▶ **Task brief**
Scan the entries below for the word "lines" and copy every line in which it occurs.

▶ **Data in this exercise**
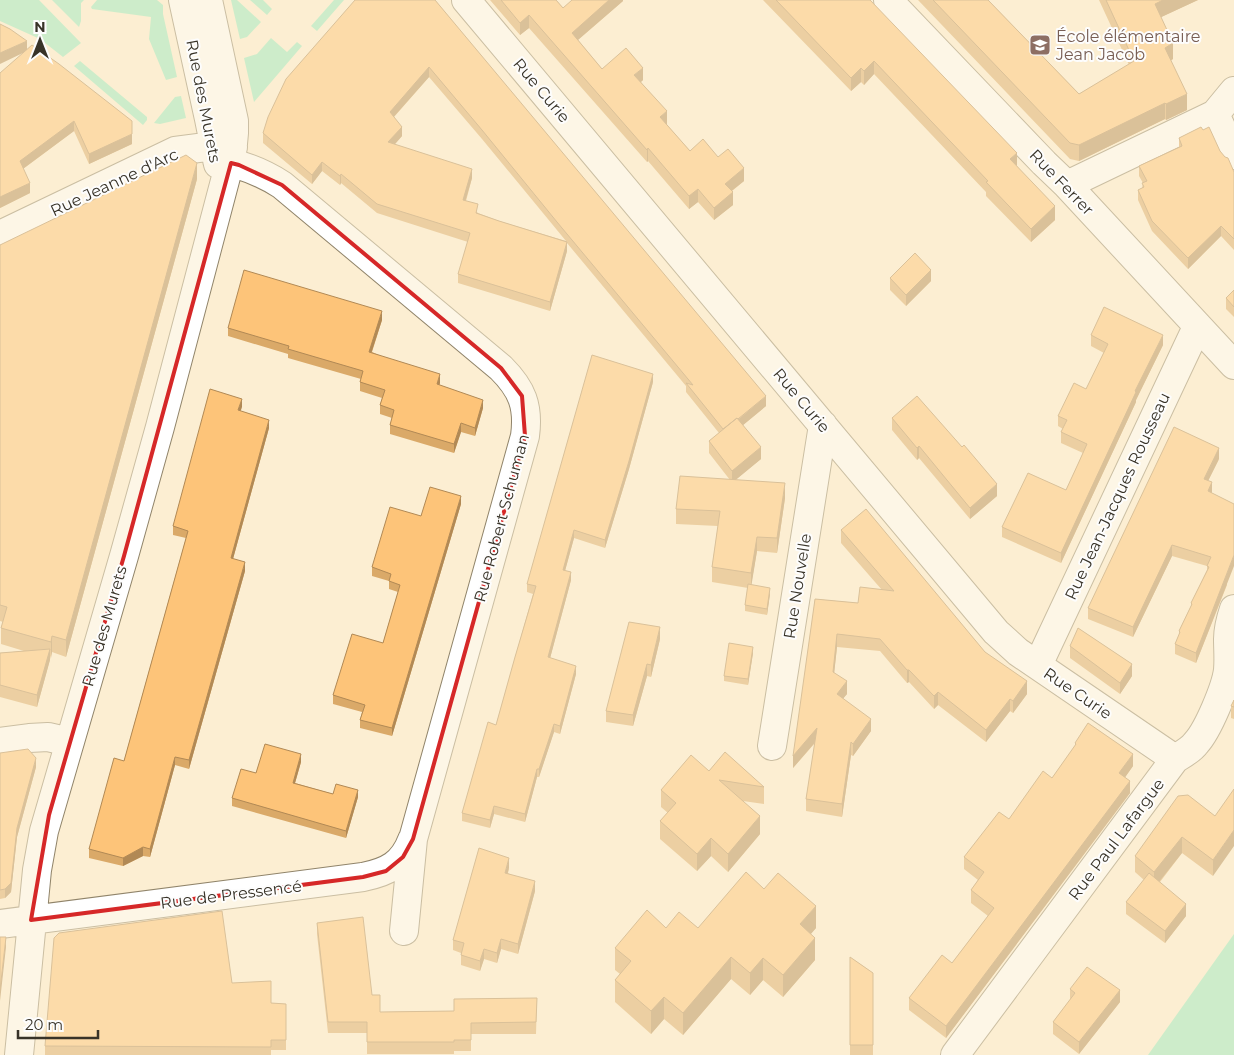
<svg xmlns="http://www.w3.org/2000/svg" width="1234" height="1055" font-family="Montserrat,sans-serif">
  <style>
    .green { fill: #96e9c0 }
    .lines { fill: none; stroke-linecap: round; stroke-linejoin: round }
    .street-casing { stroke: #90846a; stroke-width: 30 }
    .street { stroke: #fff; stroke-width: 28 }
    .wall { fill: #daa968; fill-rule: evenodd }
    .shaded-wall { fill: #b18955 }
    .building { fill: #fdc479; stroke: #b18955 }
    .marked { fill: none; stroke: #d62828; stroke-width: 4; stroke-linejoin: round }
    .labels { text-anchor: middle; stroke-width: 4; stroke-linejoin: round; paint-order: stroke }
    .education-label { font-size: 16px; fill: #785e54; stroke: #fdfdfd; text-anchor: start }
    .street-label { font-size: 16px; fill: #383328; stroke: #fdfdfd }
  </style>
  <rect width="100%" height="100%" fill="#fceed2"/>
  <path class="green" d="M0,0H39L81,43L63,57L40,39L0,21Z
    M52,0H84L81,3V21L79,27Z
    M97,0H157L163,5V14L177,77L166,80L149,39L151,17L92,9L91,7Z
    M231,0H237L261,22L247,37L240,39Z
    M250,0H263L272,9L267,15Z
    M334,0H344L317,31L311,26Z
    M271,38L287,52L297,42L302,46L254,102L244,58L257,54Z
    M80,61L147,117V120L143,125L74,66Z
    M181,96L186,118L160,124L154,123L175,97Z
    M1234,934V1055H1148Z"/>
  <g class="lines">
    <g class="street-casing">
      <path id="street" d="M183,0L209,119L218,164
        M466,0L996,632L1018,652L1175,759
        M888,0L1044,163L1067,185L1234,365
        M1215,114L1234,155
        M217,160C241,164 262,172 282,185L501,368C522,389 529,406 525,436L413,839L404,931
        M1067,185L1215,114L1234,91
        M0,235L175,151L206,147H233
        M1038,665L1197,327
        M0,742L29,738L48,737L70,742
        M772,746L823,425
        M0,924L363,877C388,872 403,864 412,840
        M19,1055L37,870L44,831L124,556L160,427L232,154L234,133V121L208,0
        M955,1055L1175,759C1183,754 1191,750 1196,743C1208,730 1226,687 1228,670C1229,659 1228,649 1228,639C1228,629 1231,618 1234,609"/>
    </g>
    <use href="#street" class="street"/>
  </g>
  <path class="wall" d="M435,0L766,406L743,425L761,459L735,480L785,498L777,553L757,551L751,585L770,594L767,615L745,611V605L748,588L712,582V567L718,526L676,524V509L730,480L709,453V441L719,433L686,392V386L567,243V251L550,311L458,283V274L468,242L377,213L341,183L340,185L322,171L312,184L263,143V133ZM429,77L482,139L566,241L499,221L478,213L466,201L472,178L394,145L402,136L394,117Z
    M490,0H556L563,8L623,0V1L578,40L602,69L643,80L641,82L667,124H666L690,151L718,157L744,181L732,191L733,205L714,220L698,202L689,209L648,161L647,162L529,28L520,35Z
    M763,0H870L1017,166L1055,220L1031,242L986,196V192L874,74L864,85L861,82L851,91Z
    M918,0H988L1079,94L1129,65L1099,0H1198L1161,17L1173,59L1171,60L1187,110L1166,120L1165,119L1079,161L1070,159Z
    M27,49L132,144L89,164L74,131L23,169L30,193L0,208Z
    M1203,130L1220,151L1234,172V250L1221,236L1188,269L1152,231L1138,200V190L1142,188L1143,183L1139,176V166L1179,148V138Z
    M197,179L66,657L52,652L37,707L0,697V653L24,651L1,644V628L3,622L0,621V245Z
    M890,278L931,281L906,306L890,290Z
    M1234,290V317L1226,309V298Z
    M382,320L372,352L440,383L439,385L483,408L475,436L461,432L454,453L390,434V425L392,418L380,414V405L382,398L360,391V382L361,379L288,358V354L228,336V328Z
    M1091,335L1163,345L1136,400V402L1061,563L1002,537V527L1066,490L1083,453L1061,443V432L1063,429L1058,426V416L1086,389L1104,353L1091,346Z
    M653,382L629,469L605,548L574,538L565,571L571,580L550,658L576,674L560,734L554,732L539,777H537L525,822L494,814L490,828L462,821V813L496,725L533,594L527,592V584Z
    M242,407L240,411L269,428L233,559L245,571L189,769L175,765L150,857L143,856L123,866L89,858V849L124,761L186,538L173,535V526Z
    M892,418L997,496L970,519L919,458L917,460L892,430Z
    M1219,459L1208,481L1212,493L1227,585L1196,663L1175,654V644L1179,635V631L1191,606V603L1207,570V566L1172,556L1133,637L1088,619V608Z
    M461,504L392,736L360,728V720L362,712L333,704V695L383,643L398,592L389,589V581L372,576V567L421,516Z
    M841,530L985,652L1027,694L1013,713L1010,711L986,742L938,705L934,709L909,682L907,683L880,651L837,647L834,673L847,694L843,698L871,731L853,756L851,755L842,817L806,811V799L815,743L793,768L815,599L858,603L882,590L841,543Z
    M660,639L651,677L647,676L633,726L606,722V711Z
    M1070,646L1132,676L1120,694L1070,658Z
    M753,653L748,685L724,681V676Z
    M1234,700V719L1231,718V706Z
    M1075,743L1133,766L1125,777L1130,793L946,1038L909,1010V998L952,963L988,916L971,903V890L978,880L964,869V857L1009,819L1052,778L1075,746Z
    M0,753L36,767L17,837L11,892L5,898L0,899Z
    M301,762L295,783L333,794L358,797L346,838L232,806V798L256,773Z
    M709,771L764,787V804L743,801L760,834L728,872L711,856L697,871L660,839V821L668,813L661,807V790Z
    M1215,816L1213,876L1182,853L1160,882L1186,916L1165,943L1126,914V902L1144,880L1135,872V856Z
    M509,868L508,873L535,891L518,954L501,949L497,963L484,959L480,971L461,965V953L453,950V940Z
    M764,889L816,928L810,934L815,960L783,997L763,980L750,995L731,979L683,1035L664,1019L651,1034L615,1002V980L620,974L615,970V948L666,928H698Z
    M317,923L372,995L380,1012L454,1011L537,998L536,1034H471V1051H454V1054H367V1033H328L317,934Z
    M850,957L873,973V1055H850Z
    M232,983L271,1003L286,1004V1050H271V1055H45V1046Z
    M1070,989L1120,1002L1079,1054L1053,1034V1022L1070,1000Z"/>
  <path class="shaded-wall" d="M609,0H623V1L572,45V33Z
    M1163,0H1198L1155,20V4Z
    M529,15V28L520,35V23Z
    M27,41V51L0,64V53Z
    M1173,43V59L1165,64V48Z
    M874,61V74L864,85V71Z
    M429,67V77L390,121V112Z
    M643,68V80L634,88V75Z
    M861,68V82L851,91V78Z
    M1187,94V110L1166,120V104Z
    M1165,103V119L1079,161V145Z
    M667,111V124L660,130V117Z
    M74,121V131L20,171V161Z
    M402,127V136L388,152V142Z
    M132,134V144L89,164V154Z
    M648,148V161L647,162V150Z
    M1017,153V166L1010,159Z
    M322,162V171L312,184V175Z
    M197,163V179L66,657V640Z
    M744,168V181L725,196V184Z
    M472,169V178L463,209V200Z
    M341,174V183L340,185V176Z
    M30,183V193L0,208V197Z
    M698,189V202L689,209V196Z
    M733,192V205L714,220V208Z
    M1055,206V220L1031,242V229Z
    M1221,226V236L1188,269V258Z
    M567,242V251L550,311V302Z
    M931,270V281L906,306V295Z
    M382,311V320L369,360V352Z
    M1163,335V345L1136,400V402L1061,563V553L1135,391Z
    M440,374V383L437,393V384Z
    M653,374V382L629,469L605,548V540Z
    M766,396V406L725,440V431Z
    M242,399V407L238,419V410Z
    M483,400V408L475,436V428Z
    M269,420V428L231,566V558Z
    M461,423V432L454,453V444Z
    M919,446V458L917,460V448Z
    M761,447V459L732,483V471Z
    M1219,448V459L1204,489V479Z
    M1212,482V493L1208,491Z
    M785,483V498L777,553V538Z
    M997,484V496L970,519V508Z
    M461,496V504L392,736V728Z
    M574,530V538L563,578V570Z
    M757,537V551L751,588V573Z
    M1172,545V556L1133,637V627Z
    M1234,555V566L1196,663V653Z
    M245,562V571L189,769V760Z
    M571,572V580L548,666V657Z
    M770,588V594L767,615V609Z
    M660,627V639L651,677V665Z
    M837,634V647L833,684V672Z
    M52,636V652L51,658V642Z
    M753,647V653L748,685V679Z
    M50,649V660L37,707V695Z
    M647,664V676L633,726V715Z
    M1132,664V676L1120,694V683Z
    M576,666V674L560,734V726Z
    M907,670H909V682L907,683Z
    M847,681V694L837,706V694Z
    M1027,681V694L1013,713V701Z
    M938,692V705L934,709V696Z
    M1010,699V711L986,742V730Z
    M871,719V731L853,756V744Z
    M554,724V732L539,777V769Z
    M817,728V740L793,768V756Z
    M851,742V755L842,817V804Z
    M301,754V762L293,790V783Z
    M1133,754V766L1119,786V773Z
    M175,757V765L150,857V849Z
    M36,758V767L17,837L11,892L5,898V889L17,828Z
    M537,769V777L525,822V814Z
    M1130,781V793L946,1038V1026Z
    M358,790V797L346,838V831Z
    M494,806V814L490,828V820Z
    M760,816V834L728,872V854Z
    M1234,830V846L1213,876V860Z
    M1182,837V853L1154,888V872Z
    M711,838V856L697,871V854Z
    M143,847V856L123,866V858Z
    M509,858V868L505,883V873Z
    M535,881V891L518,954V944Z
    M1186,904V916L1165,943V931Z
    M816,906V928L800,947V924Z
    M6,937V947L0,1001V990Z
    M815,938V960L783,997V975Z
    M501,939V949L497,963V953Z
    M484,949V959L480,971V961Z
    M731,957V979L683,1035V1013Z
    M763,958V980L750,995V973Z
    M1120,990V1002L1079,1054V1042Z
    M664,997V1019L651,1034V1011Z"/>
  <path class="building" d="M355,0H435L766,396L738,419L737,418L723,429L686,383L693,385L557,222L482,130L429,67L390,112L402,127L388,142L472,169L463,200L478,204L476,213L499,221L567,242L550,302L458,274L470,233L377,204L341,174L340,176L322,162L312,175L263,133L268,117L286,79Z
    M501,0H556L563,8L572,0H609L572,33L602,69L626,48L643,68L634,75L667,111L660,117L690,151L703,139L718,157L728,149L744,168L725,184L733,192L714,208L698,189L689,196L648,148L647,150L529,15L520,23Z
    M776,0H870L1017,153L1010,159L1055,206L1031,229L986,182L988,181L874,61L864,71L861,68L851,78Z
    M933,0H988L1079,94L1134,61L1106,0H1163L1155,4L1173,43L1165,48L1187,94L1166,104L1165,103L1079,145L1070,143Z
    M0,24L10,29L27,41L0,53Z
    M32,45L59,64L132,121V134L89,154L74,121L20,161L30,183L0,197V73Z
    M1201,127L1203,130L1209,127L1220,151L1225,157L1228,158L1234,172V239L1221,226L1188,258L1152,221L1138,190L1144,187L1142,183L1147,181L1139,166L1182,146L1179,138Z
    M186,155L197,163L66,640L52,636L51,642L1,628L7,607L0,605V245Z
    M915,253L931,270L906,295L890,278Z
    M244,270L382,311L369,352L440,374L437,384L483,400L475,428L461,423L454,444L390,425L394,410L380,405L385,390L360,382L363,371L288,349L289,346L228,328Z
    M1234,290V307L1226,298Z
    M1104,307L1163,335L1135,391L1136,392L1061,553L1002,527L1028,473L1066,490L1078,464L1087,444L1061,432L1067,420L1058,416L1074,383L1086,389L1108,344L1091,335Z
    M592,355L653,374L629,461L605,540L574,530L563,570L571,572L548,657L576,666L560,726L554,724L539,769H537L525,814L494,806L490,820L462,813L488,722L496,725L515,657L536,586L527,584Z
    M210,389L242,399L238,410L269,420L231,558L245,562L189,760L175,757L150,849L143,847L123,858L89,849L114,758L124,761L188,531L173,526Z
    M917,396L962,447L964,445L997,484L970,508L919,446L917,448L892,418Z
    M737,418L761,447L732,471L709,441Z
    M1174,427L1219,448L1204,479L1212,482L1208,491L1234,504V555L1196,653L1175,644L1180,632L1179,631L1192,604L1191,603L1209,567L1207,566L1211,557L1172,545L1133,627L1088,608Z
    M680,476L785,483L777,538L757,537L751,573L712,567L720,511L676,509Z
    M430,487L461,496L392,728L360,720L365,705L333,695L352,634L383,643L400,585L389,581L391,574L372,567L390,507L421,516Z
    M866,509L985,652L1027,681L1013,701L1010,699L986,730L938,692L934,696L909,670H907L880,639L837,634L833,672L847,681L837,694L871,719L853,744L851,742L842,804L806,799L817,728L793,756L815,599L858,603L860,587L894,591L841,530Z
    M748,584L770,588L767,609L745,605Z
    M629,622L660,627L651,665L647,664L633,715L606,711Z
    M1078,628L1132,664L1120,683L1070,646Z
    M729,643L753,647L748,679L724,676Z
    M50,649L37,695L0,685V653Z
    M1234,700V707L1231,706Z
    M1088,723L1133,754L1119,773L1130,781L946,1026L909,998L942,955L952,963L994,908L971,890L984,872L964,857L999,812L1009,819L1043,771L1052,778L1076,744L1075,743Z
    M265,744L301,754L293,783L333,794L336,784L358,790L346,831L232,798L241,769L256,773Z
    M28,749L36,758L17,828L11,883L5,889L0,890V753Z
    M725,752L764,787L719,780L760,816L728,854L711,838L697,854L660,821L676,803L661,790L691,755L709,771Z
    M1234,789V830L1213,860L1182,837L1154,872L1135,856L1178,796L1188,795L1215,816Z
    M479,848L509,858L505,873L535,881L518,944L501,939L497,953L484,949L480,961L461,955L464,943L453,940Z
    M746,872L764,889L778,873L816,906L800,924L815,938L783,975L763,958L750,973L731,957L683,1013L664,997L651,1011L615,980L631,961L615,948L647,910L666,928L679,912L698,928Z
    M1149,873L1186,904L1165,931L1126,902Z
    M222,911L232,983L271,981V1003L286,1004V1040H271V1047L45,1046L54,938L59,933Z
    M363,917L372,995H380V1012L454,1011V999L537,998L536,1022L471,1023V1040H454V1042H367V1022H328L317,923Z
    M0,937H6L0,990Z
    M850,957L873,973V1045H850Z
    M1087,967L1120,990L1079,1042L1053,1022L1075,993L1070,989Z"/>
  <path d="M0 0H1234V1055H0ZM231,163L239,165L282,185L501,368L522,396L525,436L413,839L403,857L386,871L363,877L31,920L49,815L124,556Z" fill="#fceed2" fill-opacity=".55" fill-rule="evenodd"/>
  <path class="marked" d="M231,163L239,165L282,185L501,368L522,396L525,436L413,839L403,857L386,871L363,877L31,920L49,815L124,556Z"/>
  <defs>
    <g id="school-square" transform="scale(1.125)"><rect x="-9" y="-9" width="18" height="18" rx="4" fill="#8d6e63" stroke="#fdfdfd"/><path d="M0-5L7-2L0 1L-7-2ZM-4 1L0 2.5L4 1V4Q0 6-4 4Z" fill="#fff"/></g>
  </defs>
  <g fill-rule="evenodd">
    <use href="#school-square" x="1040" y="45"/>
  </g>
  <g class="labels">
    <g class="education-label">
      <text x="1056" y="42">École élémentaire<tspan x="1056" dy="18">Jean Jacob</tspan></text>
    </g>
    <g class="street-label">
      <text transform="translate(542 90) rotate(50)" y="6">Rue Curie</text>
      <text transform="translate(204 101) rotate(79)" y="6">Rue des Murets</text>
      <text transform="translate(114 182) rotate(-25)" y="6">Rue Jeanne d'Arc</text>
      <text transform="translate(1062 182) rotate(46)" y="6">Rue Ferrer</text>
      <text transform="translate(802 400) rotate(50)" y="6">Rue Curie</text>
      <text transform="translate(1117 496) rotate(-65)" y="6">Rue Jean-Jacques Rousseau</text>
      <text transform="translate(501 518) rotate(-75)" y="6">Rue Robert Schuman</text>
      <text transform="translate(797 586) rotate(-81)" y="6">Rue Nouvelle</text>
      <text transform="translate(104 626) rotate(-74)" y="6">Rue des Murets</text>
      <text transform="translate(1078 693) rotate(34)" y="6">Rue Curie</text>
      <text transform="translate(1116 839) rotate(-53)" y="6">Rue Paul Lafargue</text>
      <text transform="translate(231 894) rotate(-7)" y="6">Rue de Pressencé</text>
    </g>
  </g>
  <g transform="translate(40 40)" stroke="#fdfdfd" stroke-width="4" paint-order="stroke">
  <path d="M0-4L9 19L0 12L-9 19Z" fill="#383328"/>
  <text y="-8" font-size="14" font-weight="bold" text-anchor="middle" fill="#383328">N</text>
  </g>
  <path d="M18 1030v8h80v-8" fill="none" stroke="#383328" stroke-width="2.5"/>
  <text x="25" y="1030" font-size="15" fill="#383328" stroke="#fdfdfd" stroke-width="4" paint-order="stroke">20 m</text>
</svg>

▶ **Reply to the exercise**
    .lines { fill: none; stroke-linecap: round; stroke-linejoin: round }
  <g class="lines">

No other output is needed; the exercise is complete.